The driver nodded and got up, following my brother’s lead. Through coughs, Diego explained the procedure to the other students on the bus: He was tall enough to open the emergency exit. The driver would get out before them and be waiting on the roof. One by one, the students would stand on a seat, and then he would lift them from their armpits and raise them until they reached the exit, at which point the driver would help pull them through. When they were all out, he and the driver would help get them down to the street and find a place to hide.
Diego got every kid out, of course. Even those that were as old as him. One by one, he lifted them, like trophies, like el campeón. By the time it was his turn to get out, it was too late. His eyes were shut. He just couldn’t lift himself.
They said it was rare for anyone to die from tear-gas inhalation. That the amount he would have had to breathe in was immense. In fact, they told us, it probably wasn’t the tear gas alone, but also the fumes from all the burning tires and clothes.

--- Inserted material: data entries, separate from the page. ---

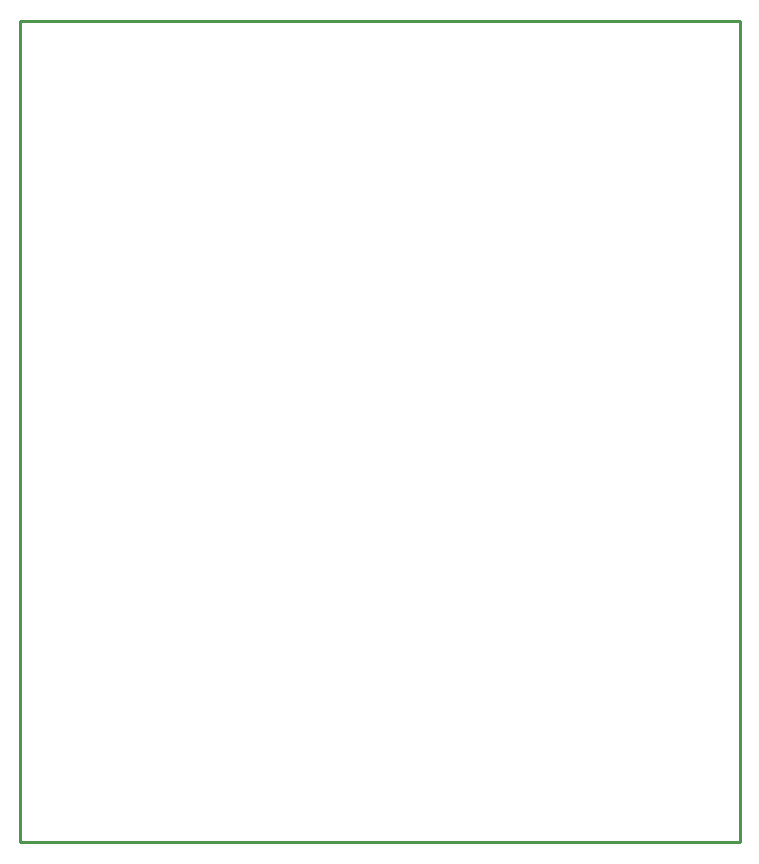
<source format=gko>
%FSLAX25Y25*%
%MOIN*%
G70*
G01*
G75*
G04 Layer_Color=16711935*
%ADD10C,0.01575*%
%ADD11C,0.01476*%
%ADD12R,0.07874X0.01969*%
%ADD13R,0.01969X0.07874*%
G04:AMPARAMS|DCode=14|XSize=19.69mil|YSize=78.74mil|CornerRadius=0mil|HoleSize=0mil|Usage=FLASHONLY|Rotation=180.000|XOffset=0mil|YOffset=0mil|HoleType=Round|Shape=Octagon|*
%AMOCTAGOND14*
4,1,8,0.00492,-0.03937,-0.00492,-0.03937,-0.00984,-0.03445,-0.00984,0.03445,-0.00492,0.03937,0.00492,0.03937,0.00984,0.03445,0.00984,-0.03445,0.00492,-0.03937,0.0*
%
%ADD14OCTAGOND14*%

G04:AMPARAMS|DCode=15|XSize=39.37mil|YSize=25.59mil|CornerRadius=0mil|HoleSize=0mil|Usage=FLASHONLY|Rotation=0.000|XOffset=0mil|YOffset=0mil|HoleType=Round|Shape=Octagon|*
%AMOCTAGOND15*
4,1,8,0.01969,-0.00640,0.01969,0.00640,0.01329,0.01280,-0.01329,0.01280,-0.01969,0.00640,-0.01969,-0.00640,-0.01329,-0.01280,0.01329,-0.01280,0.01969,-0.00640,0.0*
%
%ADD15OCTAGOND15*%

G04:AMPARAMS|DCode=16|XSize=39.37mil|YSize=19.69mil|CornerRadius=0mil|HoleSize=0mil|Usage=FLASHONLY|Rotation=0.000|XOffset=0mil|YOffset=0mil|HoleType=Round|Shape=Octagon|*
%AMOCTAGOND16*
4,1,8,0.01969,-0.00492,0.01969,0.00492,0.01476,0.00984,-0.01476,0.00984,-0.01969,0.00492,-0.01969,-0.00492,-0.01476,-0.00984,0.01476,-0.00984,0.01969,-0.00492,0.0*
%
%ADD16OCTAGOND16*%

G04:AMPARAMS|DCode=17|XSize=47.24mil|YSize=39.37mil|CornerRadius=0mil|HoleSize=0mil|Usage=FLASHONLY|Rotation=270.000|XOffset=0mil|YOffset=0mil|HoleType=Round|Shape=Octagon|*
%AMOCTAGOND17*
4,1,8,-0.00984,-0.02362,0.00984,-0.02362,0.01969,-0.01378,0.01969,0.01378,0.00984,0.02362,-0.00984,0.02362,-0.01969,0.01378,-0.01969,-0.01378,-0.00984,-0.02362,0.0*
%
%ADD17OCTAGOND17*%

%ADD18R,0.04921X0.06693*%
%ADD19R,0.05118X0.04134*%
%ADD20R,0.06299X0.06299*%
%ADD21C,0.06299*%
%ADD22C,0.05906*%
%ADD23C,0.04724*%
%ADD24R,0.05906X0.05906*%
%ADD25C,0.04921*%
%ADD26R,0.04921X0.04921*%
%ADD27C,0.05000*%
%ADD28R,0.03150X0.04724*%
%ADD29C,0.01000*%
D29*
X0Y273500D02*
X240000D01*
Y0D02*
Y273500D01*
X0Y0D02*
Y273500D01*
Y0D02*
X240000D01*
M02*

</source>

There was nothing about it in the news; his picture—just like when someone beat him to ‘first baby of the year’ seventeen years before—was not in any newspaper. I wondered if this time, it would disappoint him. I think it would.
Our mother asks my sister and me to look for pictures of Diego for the wake.
“Everything is on those damn phones now,” she says. “There’s no real photos.”
I think of my brother helping me sneak out, arms raised in companionship. I think of the photo on my camera roll, of him at that protest weeks before, his arms raised in defiance. I think of that photo of us on the table, arms raised like un campeón. I think of him pulling child after child out of that bus, arms raised in surrender.